In fact the only thing that made this disquisition notable is that its author was the redoubtable Stanley Fish, the literary theorist and self-styled champion of postmodern thought. As it happens, in fact, Fish's piece in the Chronicle of Higher Education appeared at about the same time as another extended public pronouncement of his, this one in the July issue of Harper's Magazine, where Fish offered a rejoinder to the attacks on postmodernism from the cultural right.

That anti-postmodernist jihad has been waged with particular ferocity since 9/11, as the right invokes the September attacks in an effort to score a decisive victory in the culture wars. The first salvo was fired just ten days after the attacks by Edward Rothstein, the one-minute intellectual who's resident at the New York Times' culture pages. According to Rothstein, the postmodernists would be unable to condemn the attacks in an unqualified way, since they reject universal values and ideals. In fact, he said, postmodernism leads to establishing a moral symmetry between the terrorist and his opponent. And US News and World Report commentator John Leo warned that our campus cultures have been captured by "the postmodern conviction that there are no truths or moral norms worth defending." The result of that, he says, is an anything-goes morality and a "drumbeat of rule-breaking" that drowns out traditional values.

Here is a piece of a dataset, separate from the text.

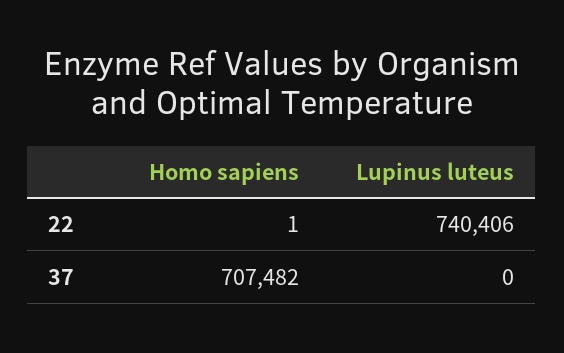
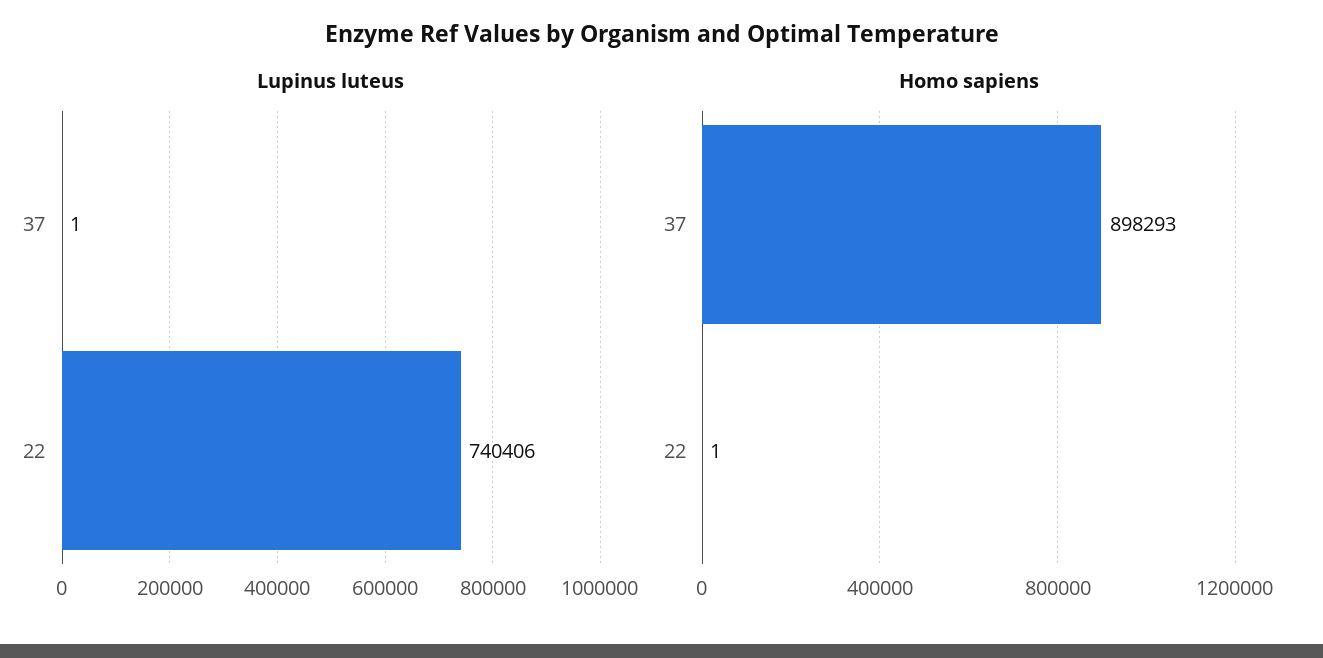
Homo sapiens, 37: 707482 -> 898293
Lupinus luteus, 37: 0 -> 1

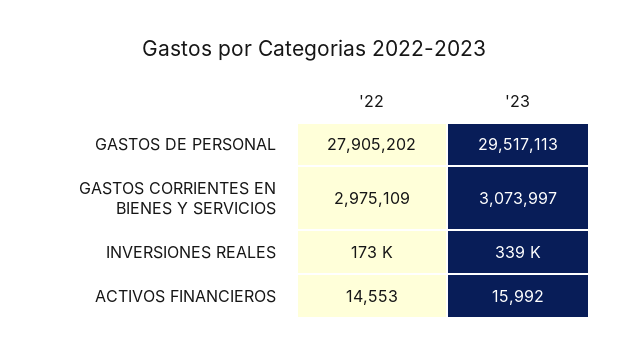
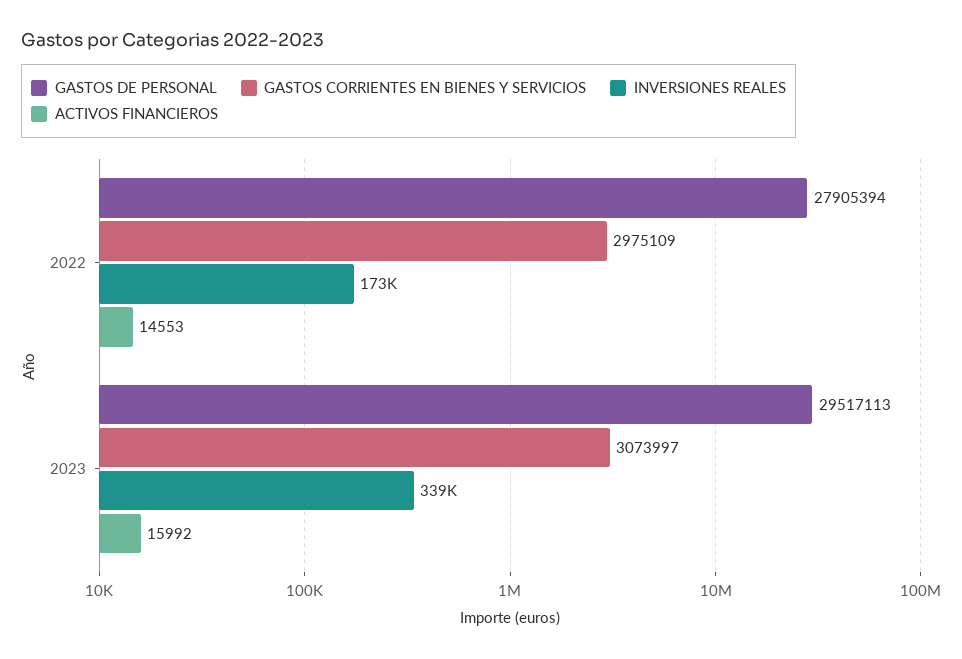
GASTOS DE PERSONAL, '22: 27905202 -> 27905394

Now you don't have to be a devotee of academic fashion to see that this is all meretricious claptrap. And in his Harpers article, Fish rightly points out that the "postmodernism" that the conservatives are attacking is a grotesque caricature of what he and others have actually argued. In fact "postmodernist" has become a boogieman word that conservatives use in a way that's reminiscent of how the Church used to talk about "masons."

Distortions aside, though, the attacks on postmodern doctrine are bizarre on the simple face of things. I'll grant you there's a lot academic theorizing that's variously flaky or pretentious -- though anyone who thinks this is a new development ought to take a look at what Dwight Macdonald was saying about academic writing forty years ago. But it takes a singularly loopy turn of mind to see any of this as a social menace. Anybody who seriously believes that the moral order of America is threatened by its literature professors should get back on their meds immediately. It isn't simply that the enterprises of philosophy and literary study have always been inconsequential in American life, and even in the American academy, for that matter. More to the point, there's no group more deeply invested in traditional standards and cultural hierarchy than academic humanists are, whatever theory they drive to work.

In fact when you read Fish's linguistic screed in the Chronicle of Higher Education it becomes immediately clear just how absurd the whole campaign against postmodernism has been. "No norms worth defending"? "Drumbeats of rule-breaking"? "One standard is as good as another"? Not on Stanley Fish's watch! When it comes to the crunch, Fish has ideas about standards that are every bit as conventional -- and as unconsidered -- as anything the cultural right could wish for. And most of his fellow-travelers will readily endorse those values, even if they might not put the argument quite so splenetically. Not to worry: the future of the Republic is in safe hands.